■ Task brief ■
Print the entire listing below word for word, excluding its pictures.

───── Stored data

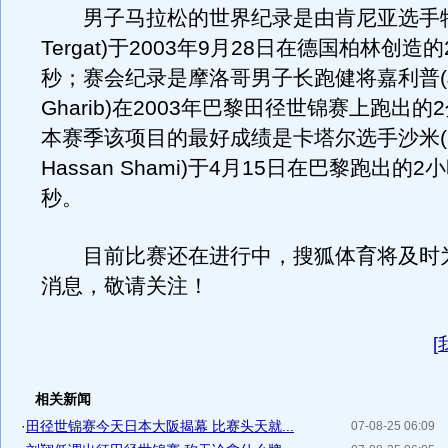
男子马拉松的世界纪录是由肯尼亚选手特加
Tergat)于2003年9月28日在德国柏林创造的
秒；赛会纪录是摩洛哥男子长跑健将嘉利普(Ja
Gharib)在2003年巴黎田径世锦赛上跑出的2
本赛季该项目的最好成绩是卡塔尔选手沙米(Mu
Hassan Shami)于4月15日在巴黎跑出的2小
秒。
目前比赛还在进行中，搜狐体育将及时
消息，敬请关注！
[
相关新闻
·
田径世锦赛今天日本大阪揭幕 比赛头天就...
07-08-25 06:09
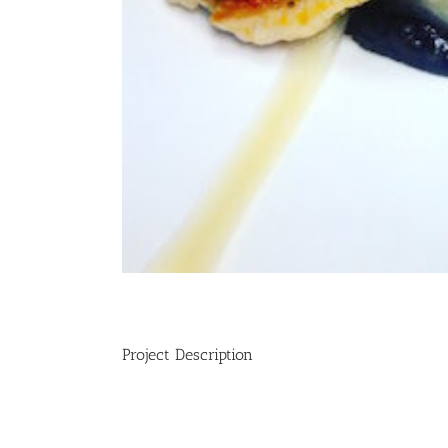
Project Description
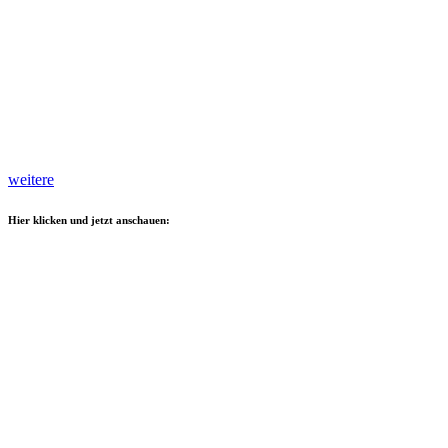
weitere
Hier klicken und jetzt anschauen:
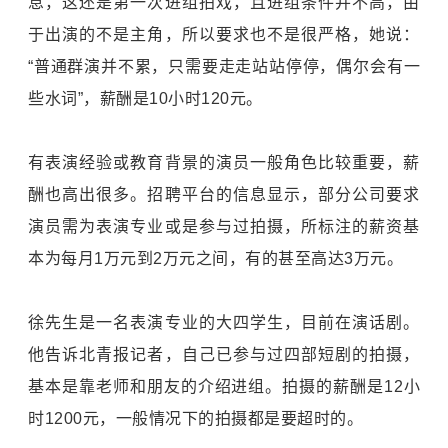
息，这还是第一次进组拍戏，且进组条件并不高，由
于出演的不是主角，所以要求也不是很严格，她说：
“普通群演并不累，只需要走走站站停停，偶尔会有一
些水词”，薪酬是10小时120元。
有表演经验或教育背景的演员一般角色比较重要，薪
酬也高出很多。招聘平台的信息显示，部分公司要求
演员需为表演专业或是参与过拍摄，所标注的薪资基
本为每月1万元到2万元之间，有的甚至高达3万元。
徐先生是一名表演专业的大四学生，目前在演话剧。
他告诉北青报记者，自己已参与过四部短剧的拍摄，
基本是靠老师和朋友的介绍进组。拍摄的薪酬是12小
时1200元，一般情况下的拍摄都是要超时的。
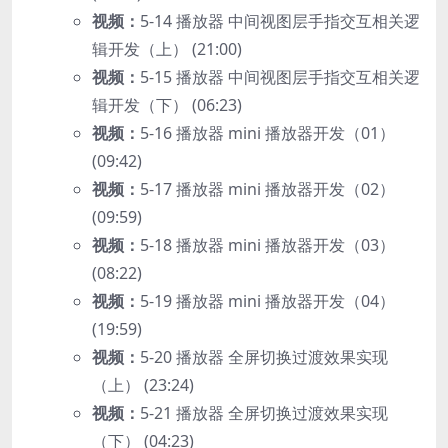
视频：
5-14 播放器 中间视图层手指交互相关逻
辑开发（上） (21:00)
视频：
5-15 播放器 中间视图层手指交互相关逻
辑开发（下） (06:23)
视频：
5-16 播放器 mini 播放器开发（01）
(09:42)
视频：
5-17 播放器 mini 播放器开发（02）
(09:59)
视频：
5-18 播放器 mini 播放器开发（03）
(08:22)
视频：
5-19 播放器 mini 播放器开发（04）
(19:59)
视频：
5-20 播放器 全屏切换过渡效果实现
（上） (23:24)
视频：
5-21 播放器 全屏切换过渡效果实现
（下） (04:23)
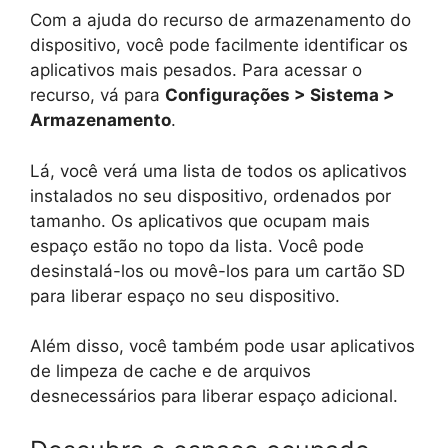
Com a ajuda do recurso de armazenamento do
dispositivo, você pode facilmente identificar os
aplicativos mais pesados. Para acessar o
recurso, vá para
Configurações > Sistema >
Armazenamento
.
Lá, você verá uma lista de todos os aplicativos
instalados no seu dispositivo, ordenados por
tamanho. Os aplicativos que ocupam mais
espaço estão no topo da lista. Você pode
desinstalá-los ou movê-los para um cartão SD
para liberar espaço no seu dispositivo.
Além disso, você também pode usar aplicativos
de limpeza de cache e de arquivos
desnecessários para liberar espaço adicional.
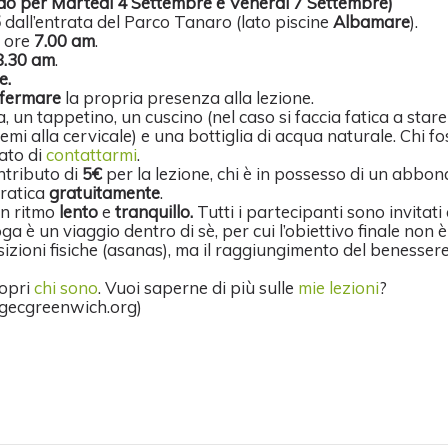
o per Martedì 4 Settembre e Venerdì 7 Settembre)
5
dall’entrata del Parco Tanaro (lato piscine
Albamare
).
e ore
7.00 am
.
8.30 am
.
e.
fermare
la propria presenza alla lezione.
, un tappetino, un cuscino (nel caso si faccia fatica a stare
emi alla cervicale) e una bottiglia di acqua naturale. Chi f
ato di
contattarmi
.
ntributo di
5€
per la lezione, chi è in possesso di un abbo
pratica
gratuitamente
.
un ritmo
lento
e
tranquillo.
Tutti i partecipanti sono invitati 
Yoga è un viaggio dentro di sè, per cui l’obiettivo finale non è
sizioni fisiche (asanas), ma il raggiungimento del benessere 
copri
chi sono
. Vuoi saperne di più sulle
mie lezioni
?
gecgreenwich.org)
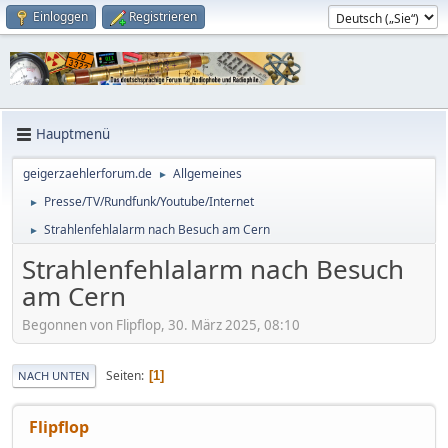
Einloggen
Registrieren
Hauptmenü
geigerzaehlerforum.de
Allgemeines
►
Presse/TV/Rundfunk/Youtube/Internet
►
Strahlenfehlalarm nach Besuch am Cern
►
Strahlenfehlalarm nach Besuch
am Cern
Begonnen von Flipflop, 30. März 2025, 08:10
Seiten
1
NACH UNTEN
Flipflop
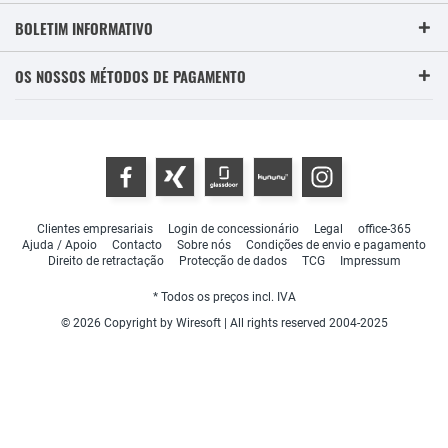
BOLETIM INFORMATIVO
OS NOSSOS MÉTODOS DE PAGAMENTO
Clientes empresariais
Login de concessionário
Legal
office-365
Ajuda / Apoio
Contacto
Sobre nós
Condições de envio e pagamento
Direito de retractação
Protecção de dados
TCG
Impressum
* Todos os preços incl. IVA
© 2026 Copyright by Wiresoft | All rights reserved 2004-2025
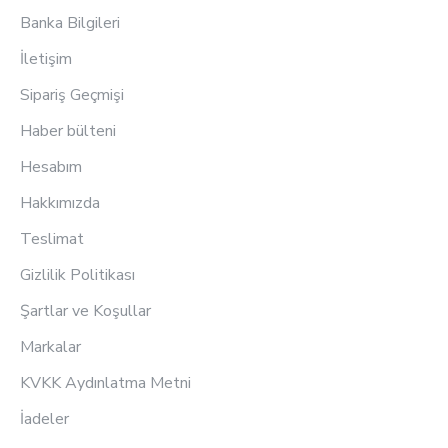
Banka Bilgileri
İletişim
Sipariş Geçmişi
Haber bülteni
Hesabım
Hakkımızda
Teslimat
Gizlilik Politikası
Şartlar ve Koşullar
Markalar
KVKK Aydınlatma Metni
İadeler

──────────

■ Solution for this task ■
男子马拉松的世界纪录是由肯尼亚选手特加
Tergat)于2003年9月28日在德国柏林创造的
秒；赛会纪录是摩洛哥男子长跑健将嘉利普(Ja
Gharib)在2003年巴黎田径世锦赛上跑出的2
本赛季该项目的最好成绩是卡塔尔选手沙米(Mu
Hassan Shami)于4月15日在巴黎跑出的2小
秒。
目前比赛还在进行中，搜狐体育将及时
消息，敬请关注！
[
相关新闻
·
田径世锦赛今天日本大阪揭幕 比赛头天就...
07-08-25 06:09
Project Description
weitere
Hier klicken und jetzt anschauen:
息，这还是第一次进组拍戏，且进组条件并不高，由
于出演的不是主角，所以要求也不是很严格，她说：
“普通群演并不累，只需要走走站站停停，偶尔会有一
些水词”，薪酬是10小时120元。
有表演经验或教育背景的演员一般角色比较重要，薪
酬也高出很多。招聘平台的信息显示，部分公司要求
演员需为表演专业或是参与过拍摄，所标注的薪资基
本为每月1万元到2万元之间，有的甚至高达3万元。
徐先生是一名表演专业的大四学生，目前在演话剧。
他告诉北青报记者，自己已参与过四部短剧的拍摄，
基本是靠老师和朋友的介绍进组。拍摄的薪酬是12小
时1200元，一般情况下的拍摄都是要超时的。
视频：
5-14 播放器 中间视图层手指交互相关逻
辑开发（上） (21:00)
视频：
5-15 播放器 中间视图层手指交互相关逻
辑开发（下） (06:23)
视频：
5-16 播放器 mini 播放器开发（01）
(09:42)
视频：
5-17 播放器 mini 播放器开发（02）
(09:59)
视频：
5-18 播放器 mini 播放器开发（03）
(08:22)
视频：
5-19 播放器 mini 播放器开发（04）
(19:59)
视频：
5-20 播放器 全屏切换过渡效果实现
（上） (23:24)
视频：
5-21 播放器 全屏切换过渡效果实现
（下） (04:23)
Com a ajuda do recurso de armazenamento do
dispositivo, você pode facilmente identificar os
aplicativos mais pesados. Para acessar o
recurso, vá para
Configurações > Sistema >
Armazenamento
.
Lá, você verá uma lista de todos os aplicativos
instalados no seu dispositivo, ordenados por
tamanho. Os aplicativos que ocupam mais
espaço estão no topo da lista. Você pode
desinstalá-los ou movê-los para um cartão SD
para liberar espaço no seu dispositivo.
Além disso, você também pode usar aplicativos
de limpeza de cache e de arquivos
desnecessários para liberar espaço adicional.
o per Martedì 4 Settembre e Venerdì 7 Settembre)
5
dall’entrata del Parco Tanaro (lato piscine
Albamare
).
e ore
7.00 am
.
8.30 am
.
e.
fermare
la propria presenza alla lezione.
, un tappetino, un cuscino (nel caso si faccia fatica a stare
emi alla cervicale) e una bottiglia di acqua naturale. Chi f
ato di
contattarmi
.
ntributo di
5€
per la lezione, chi è in possesso di un abbo
pratica
gratuitamente
.
un ritmo
lento
e
tranquillo.
Tutti i partecipanti sono invitati 
Yoga è un viaggio dentro di sè, per cui l’obiettivo finale non è
sizioni fisiche (asanas), ma il raggiungimento del benessere 
copri
chi sono
. Vuoi saperne di più sulle
mie lezioni
?
gecgreenwich.org)
Einloggen
Registrieren
Hauptmenü
geigerzaehlerforum.de
Allgemeines
►
Presse/TV/Rundfunk/Youtube/Internet
►
Strahlenfehlalarm nach Besuch am Cern
►
Strahlenfehlalarm nach Besuch
am Cern
Begonnen von Flipflop, 30. März 2025, 08:10
Seiten
1
NACH UNTEN
Flipflop
BOLETIM INFORMATIVO
OS NOSSOS MÉTODOS DE PAGAMENTO
Clientes empresariais
Login de concessionário
Legal
office-365
Ajuda / Apoio
Contacto
Sobre nós
Condições de envio e pagamento
Direito de retractação
Protecção de dados
TCG
Impressum
* Todos os preços incl. IVA
© 2026 Copyright by Wiresoft | All rights reserved 2004-2025
Banka Bilgileri
İletişim
Sipariş Geçmişi
Haber bülteni
Hesabım
Hakkımızda
Teslimat
Gizlilik Politikası
Şartlar ve Koşullar
Markalar
KVKK Aydınlatma Metni
İadeler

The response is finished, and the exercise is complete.